As I understand the implementation of the latter in MLton, any string 
that has \uXXXX will be inferred to have type String16.string = 
Char16Vector.vector and any string that has \UXXXXXXXX will be inferred 
to have type String32.string = Char32Vector.vector.  (Inference might 
also force the type to a higher StringN.string type.)

That would seem to lend more support for Char16 as BMP and Char32 as 
full unicode.

> - To be absolutely clear: Char is NOT UTF-8. There is no variable length 
> encoding in any of the CharX methods. Similarly, String is not UTF-8 and 
> StringX.length remains constant time. When we convert a CharX/StringX to 
> UTF-8 the output type is Word8Vector.vector---a sequence of octets. The 
> same applies for other encodings. Dual byte encodings like UTF-16 
> correspond to Word16Vector.vector. Endian issues are left up to how the 
> Word16 is input/output by the program later.

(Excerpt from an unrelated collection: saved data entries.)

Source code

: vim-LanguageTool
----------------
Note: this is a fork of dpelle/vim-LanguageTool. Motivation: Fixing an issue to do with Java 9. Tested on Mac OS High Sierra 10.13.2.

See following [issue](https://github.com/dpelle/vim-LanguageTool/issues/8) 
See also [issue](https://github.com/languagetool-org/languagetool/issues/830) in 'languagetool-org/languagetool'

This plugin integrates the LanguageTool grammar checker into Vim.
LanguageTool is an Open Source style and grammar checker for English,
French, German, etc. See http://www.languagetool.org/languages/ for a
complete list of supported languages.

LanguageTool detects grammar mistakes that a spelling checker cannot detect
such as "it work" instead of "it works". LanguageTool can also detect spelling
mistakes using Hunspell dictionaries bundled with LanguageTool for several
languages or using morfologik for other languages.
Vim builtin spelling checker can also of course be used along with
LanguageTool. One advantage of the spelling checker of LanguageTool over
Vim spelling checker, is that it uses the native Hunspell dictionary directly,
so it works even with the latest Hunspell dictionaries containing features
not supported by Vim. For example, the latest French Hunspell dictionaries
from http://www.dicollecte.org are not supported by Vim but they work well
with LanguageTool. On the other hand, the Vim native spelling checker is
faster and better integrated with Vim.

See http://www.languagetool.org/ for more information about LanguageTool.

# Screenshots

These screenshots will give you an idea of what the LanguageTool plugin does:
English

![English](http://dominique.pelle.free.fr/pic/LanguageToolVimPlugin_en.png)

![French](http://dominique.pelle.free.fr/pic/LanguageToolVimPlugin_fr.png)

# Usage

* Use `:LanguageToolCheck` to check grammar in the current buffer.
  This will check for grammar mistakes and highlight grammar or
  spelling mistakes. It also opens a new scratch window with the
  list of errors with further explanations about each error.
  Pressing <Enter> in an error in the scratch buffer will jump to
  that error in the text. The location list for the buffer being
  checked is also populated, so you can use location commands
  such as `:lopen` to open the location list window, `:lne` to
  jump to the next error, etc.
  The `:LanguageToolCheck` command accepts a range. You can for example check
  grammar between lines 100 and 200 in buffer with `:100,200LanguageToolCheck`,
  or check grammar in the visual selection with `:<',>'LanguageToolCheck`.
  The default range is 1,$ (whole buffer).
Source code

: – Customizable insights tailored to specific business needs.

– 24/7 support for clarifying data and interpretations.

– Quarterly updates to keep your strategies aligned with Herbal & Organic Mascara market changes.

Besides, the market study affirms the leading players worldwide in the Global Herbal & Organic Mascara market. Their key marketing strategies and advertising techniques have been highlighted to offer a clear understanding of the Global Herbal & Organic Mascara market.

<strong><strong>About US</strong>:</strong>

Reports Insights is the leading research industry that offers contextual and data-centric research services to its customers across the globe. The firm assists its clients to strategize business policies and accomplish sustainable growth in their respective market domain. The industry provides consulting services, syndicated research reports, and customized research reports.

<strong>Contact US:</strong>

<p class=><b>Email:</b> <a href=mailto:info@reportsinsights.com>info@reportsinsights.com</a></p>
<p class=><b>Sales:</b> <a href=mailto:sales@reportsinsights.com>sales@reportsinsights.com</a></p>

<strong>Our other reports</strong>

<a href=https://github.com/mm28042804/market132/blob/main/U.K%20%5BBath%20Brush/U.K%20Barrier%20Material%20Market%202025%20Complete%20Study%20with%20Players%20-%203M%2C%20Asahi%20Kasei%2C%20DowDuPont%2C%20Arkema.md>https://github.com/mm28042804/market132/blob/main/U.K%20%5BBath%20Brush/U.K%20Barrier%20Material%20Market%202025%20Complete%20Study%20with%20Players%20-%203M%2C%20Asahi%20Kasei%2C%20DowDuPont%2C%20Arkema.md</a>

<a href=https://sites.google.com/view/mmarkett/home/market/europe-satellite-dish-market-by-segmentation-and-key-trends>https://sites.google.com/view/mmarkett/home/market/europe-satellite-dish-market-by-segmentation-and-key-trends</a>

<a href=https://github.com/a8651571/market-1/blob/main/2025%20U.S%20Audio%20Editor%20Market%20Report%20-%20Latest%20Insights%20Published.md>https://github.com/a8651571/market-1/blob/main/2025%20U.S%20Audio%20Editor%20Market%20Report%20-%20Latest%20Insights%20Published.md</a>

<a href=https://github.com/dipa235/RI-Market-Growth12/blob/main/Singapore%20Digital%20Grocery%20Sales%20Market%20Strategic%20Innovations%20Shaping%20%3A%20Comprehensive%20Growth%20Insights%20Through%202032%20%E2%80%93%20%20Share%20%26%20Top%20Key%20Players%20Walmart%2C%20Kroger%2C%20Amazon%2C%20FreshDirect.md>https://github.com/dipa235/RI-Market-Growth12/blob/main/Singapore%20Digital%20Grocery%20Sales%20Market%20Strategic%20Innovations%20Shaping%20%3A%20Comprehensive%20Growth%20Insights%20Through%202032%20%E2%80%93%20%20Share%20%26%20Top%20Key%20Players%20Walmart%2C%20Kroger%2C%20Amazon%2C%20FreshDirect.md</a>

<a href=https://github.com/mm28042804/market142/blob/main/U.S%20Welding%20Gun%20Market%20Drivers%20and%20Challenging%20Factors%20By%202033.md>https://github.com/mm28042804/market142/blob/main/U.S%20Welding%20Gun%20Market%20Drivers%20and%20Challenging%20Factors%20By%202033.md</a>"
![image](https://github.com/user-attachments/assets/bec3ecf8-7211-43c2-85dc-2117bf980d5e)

Sure, I don't see CharX or StringX as any encoding.  Whether UTF-8 
encoding bytes are transparently Word8Vector.vector or have their own 
abstract type seems like an open choice.  But, it seems like

> The main debatable point I keep coming back to is the character encoding 
> form (CEF) of WideChar in memory. (I hope) we agree with my earlier 
> point that the basis and spirit of SML require a fixed-width Char. 

Yes, that seems pretty much implied by the Basis.

> As for naming the structures, Char and WideChar are dictated by the 
> standard. 

Well, WideChar is an optional part of the Basis and I don't know of any 
implementations that support it, so we're not missing much by just 
ignoring it.  Furthermore, if CHAR functions don't seem to apply off of 
the ASCII subset, then trying to force something into WideChar probably 
isn't necessary.

On the other hand, since no one is using WideChar, whether or not there 
is an implementation that mostly raises exceptions probably won't be 
noticed.

> Agreed? Can I just whip this up and check it in? ;-)

I believe that there is still a unicode branch in the repository.  I 
would recommend that you merge changes from trunk into that branch and 
continue development there.  That gives people a chance to see 
development and suggest changes before we merge them into trunk.